View all databases in an event house

The databases page provides a summary of all the databases in the event house.

  1. From the Eventhouse explorer, select Databases.

    Screenshot of an event house pane with Browse all databases highlighted in a red box. '

    A window opens with details about all the databases in this event house.

    Screenshot of database view in an event house in Real-Time Intelligence.

  2. Toggle between list and tile view using the buttons on the top right of the page.

    Screenshot showing the event house details page with the tile and list view buttons surrounded by a red box.

  3. To explore a specific database, select the name of this database from the list.

Manage KQL Databases

In the Event house explorer, under KQL Databases, you can manage all the databases in the event house.

Screenshot showing the event house KQL Databases section.

You can perform the following actions:

  • To create either a KQL database or a database shortcut:

    1. Select New database +.

    2. Enter a database name, and select Create.

  • To filter the list of databases, use the search box.

  • To open an existing database, select the database from the list.
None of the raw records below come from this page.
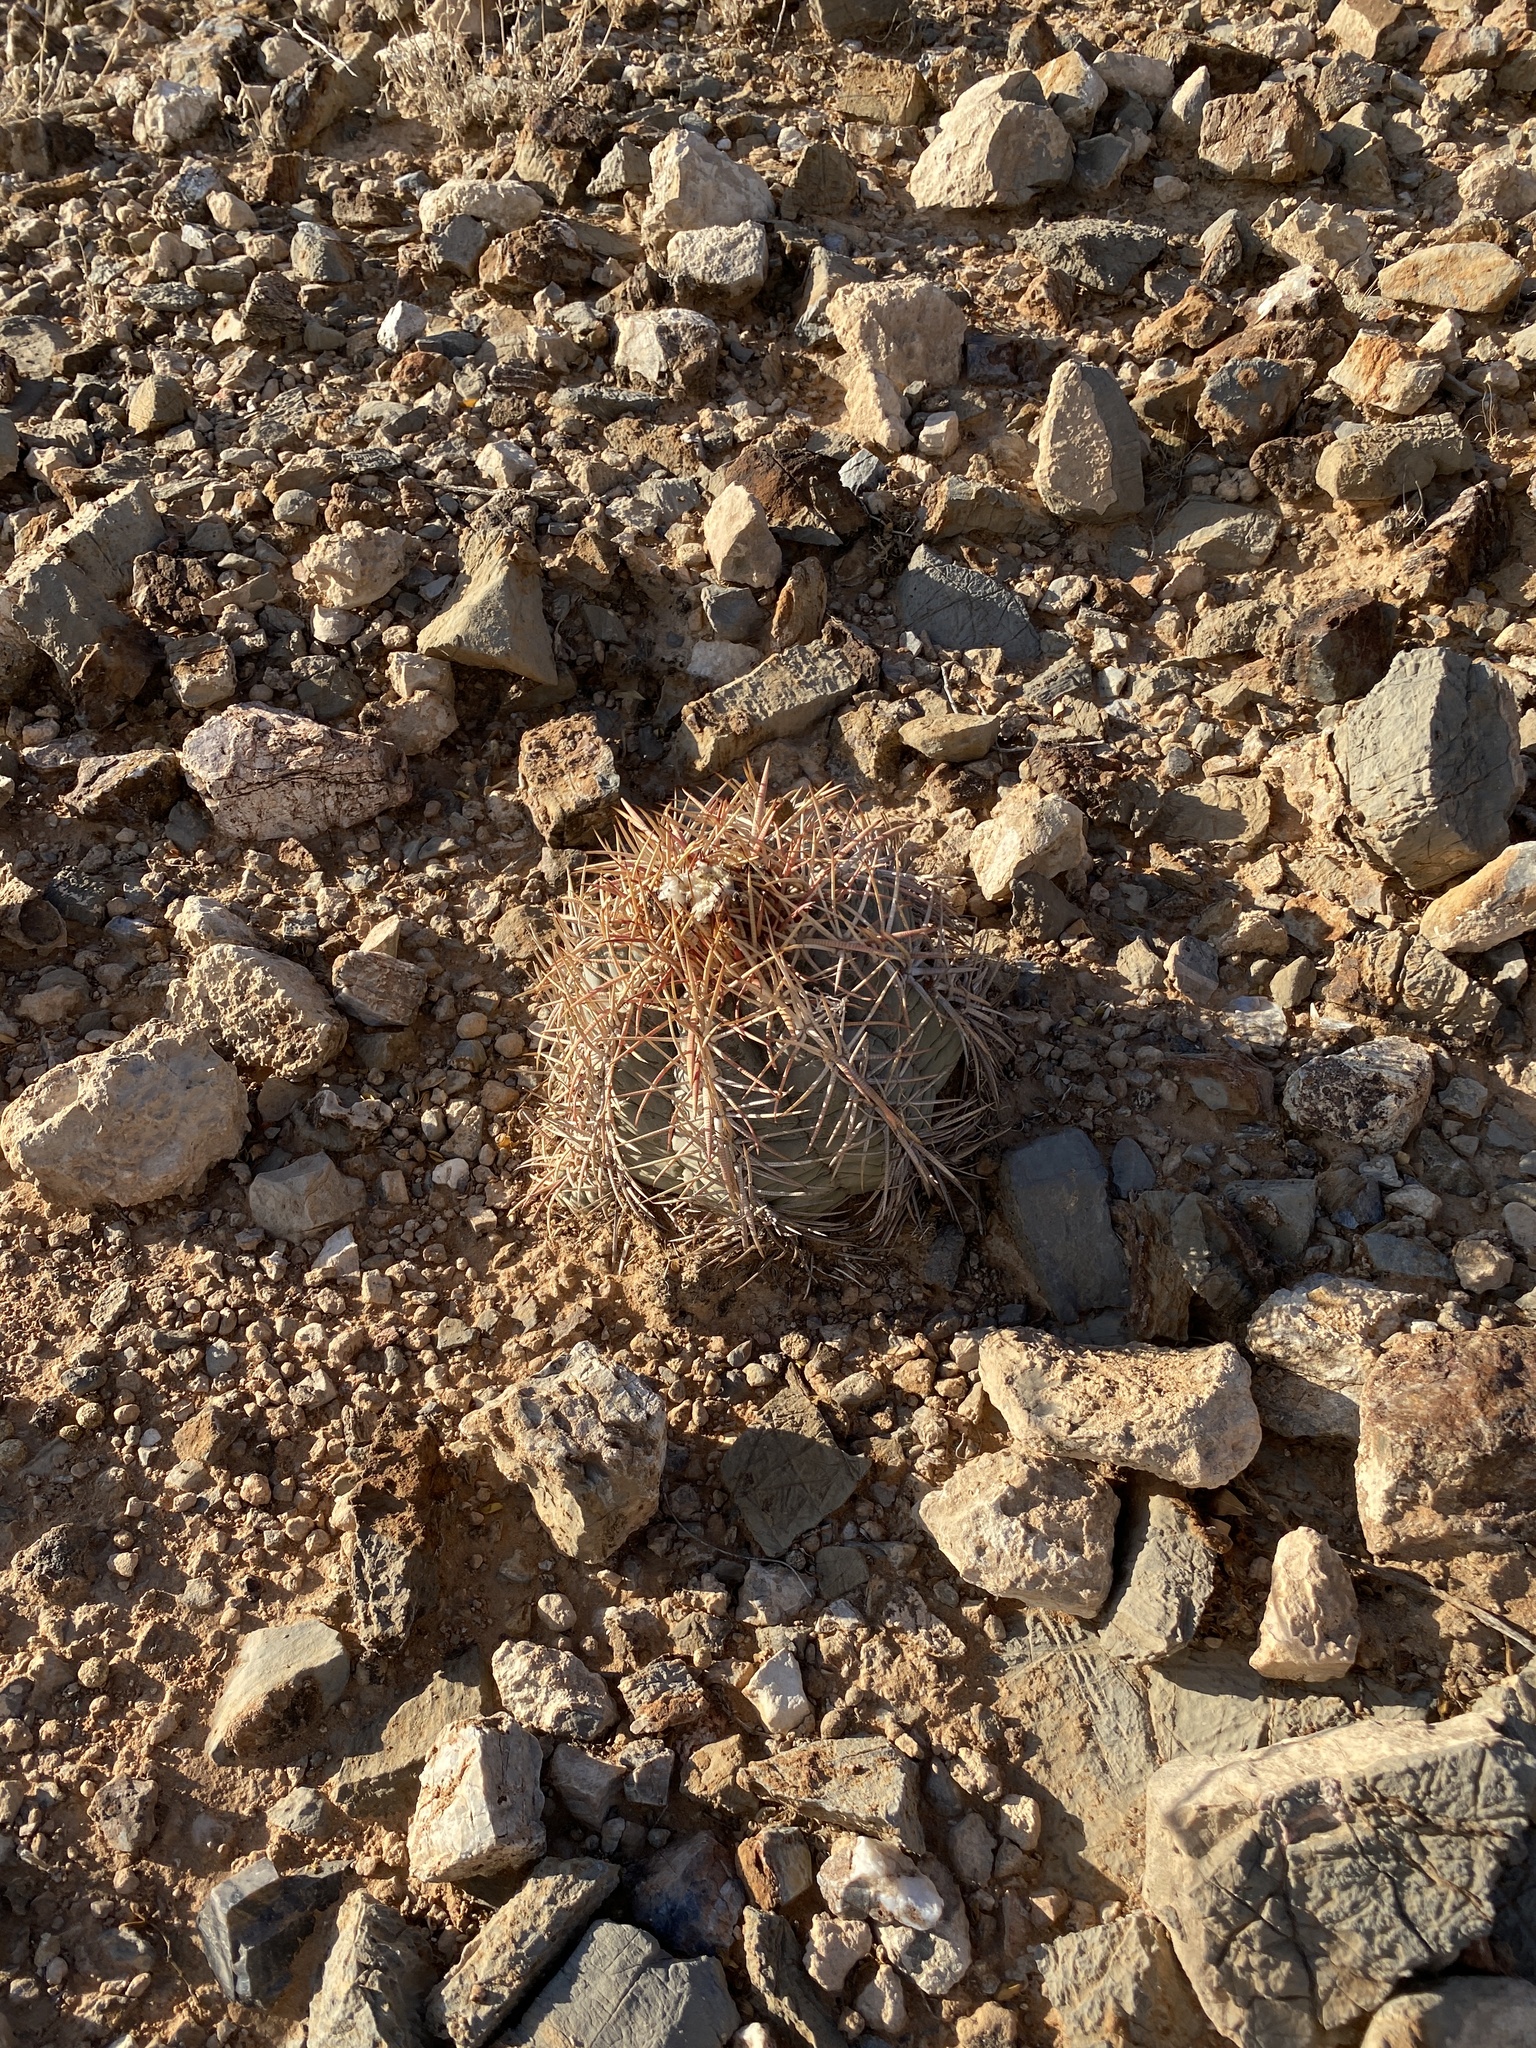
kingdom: Plantae
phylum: Tracheophyta
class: Magnoliopsida
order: Caryophyllales
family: Cactaceae
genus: Echinocactus
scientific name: Echinocactus horizonthalonius
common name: Devilshead
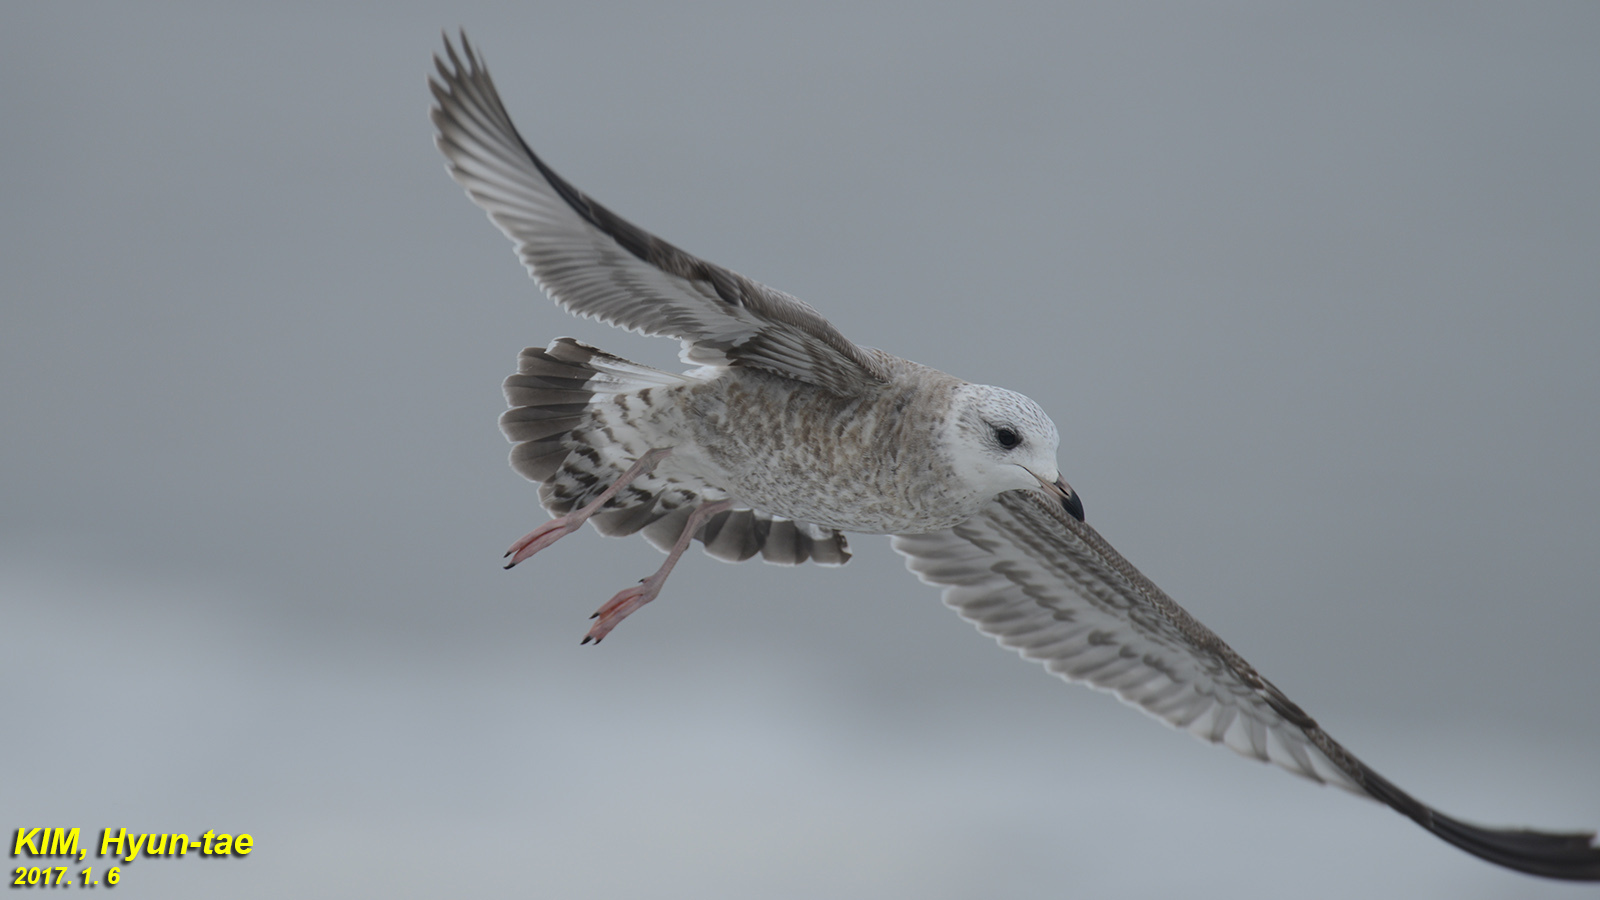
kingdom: Animalia
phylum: Chordata
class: Aves
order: Charadriiformes
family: Laridae
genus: Larus
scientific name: Larus canus
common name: Mew gull
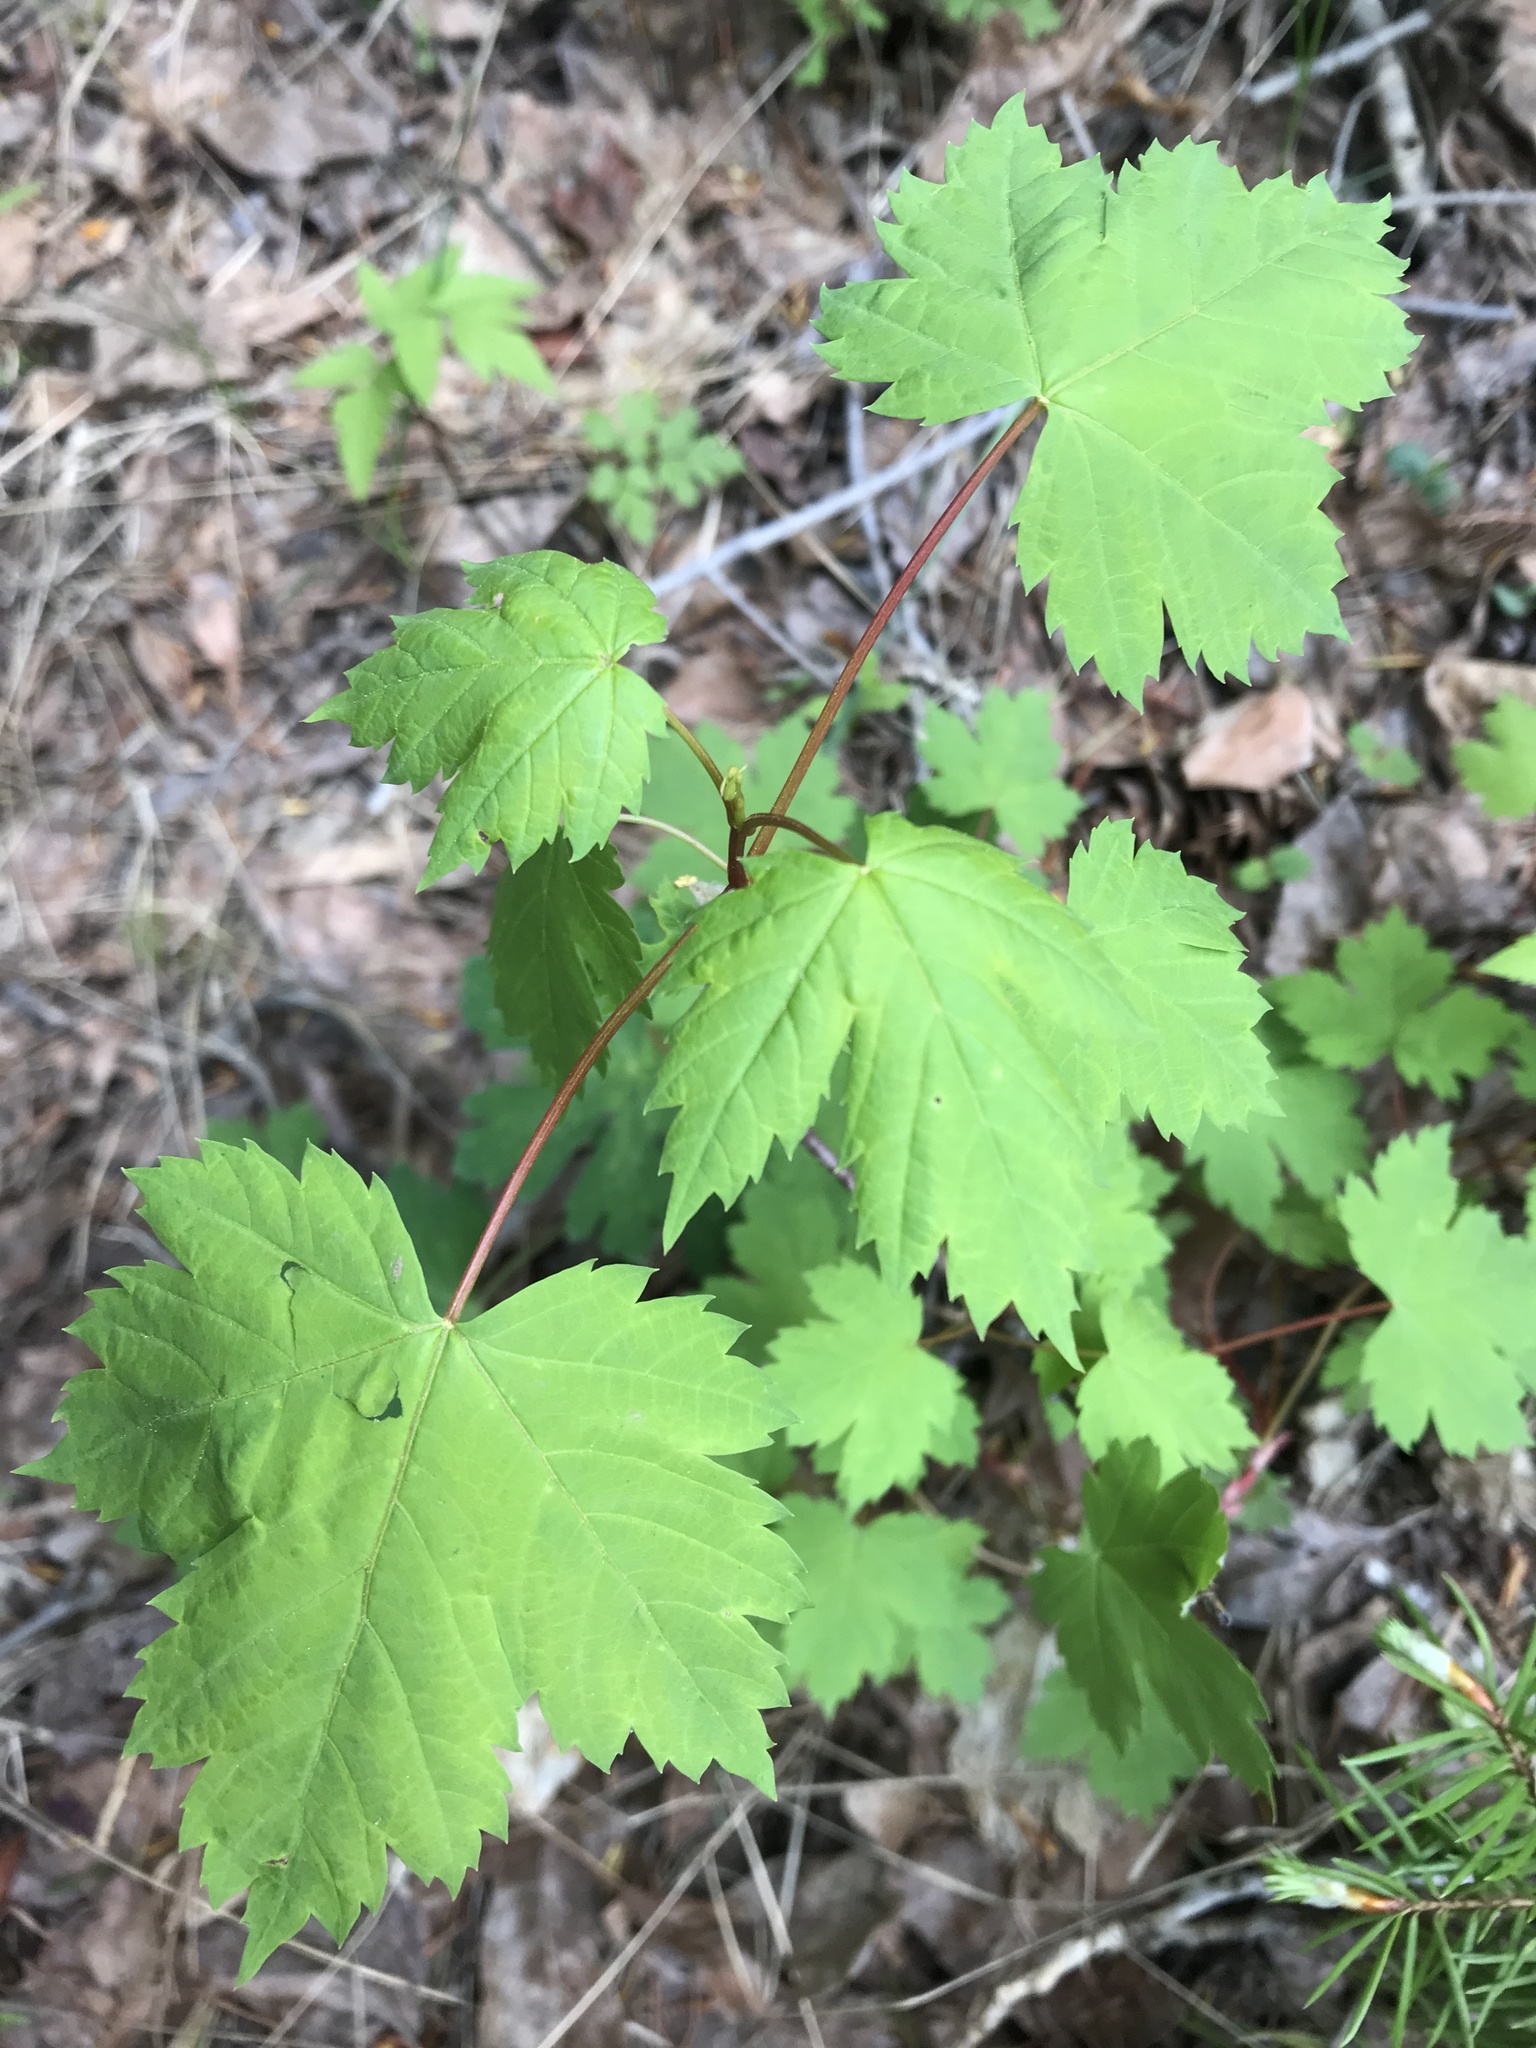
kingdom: Plantae
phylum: Tracheophyta
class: Magnoliopsida
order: Sapindales
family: Sapindaceae
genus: Acer
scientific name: Acer glabrum
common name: Rocky mountain maple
  • To query tables in a database, hover over the desired database > select More menu [...] > Query data. The Explore your data pane opens where you can write and run queries on the selected database. To learn more about KQL, see Kusto Query Language overview.

  • To ingest data into a database, hover over the desired database > select More menu [...] > Get data > select the desired ingest method. To learn more, see data formats and the corresponding ingestion methods.

  • To delete a database, hover over the desired database > select More menu [...] > Delete > Delete database.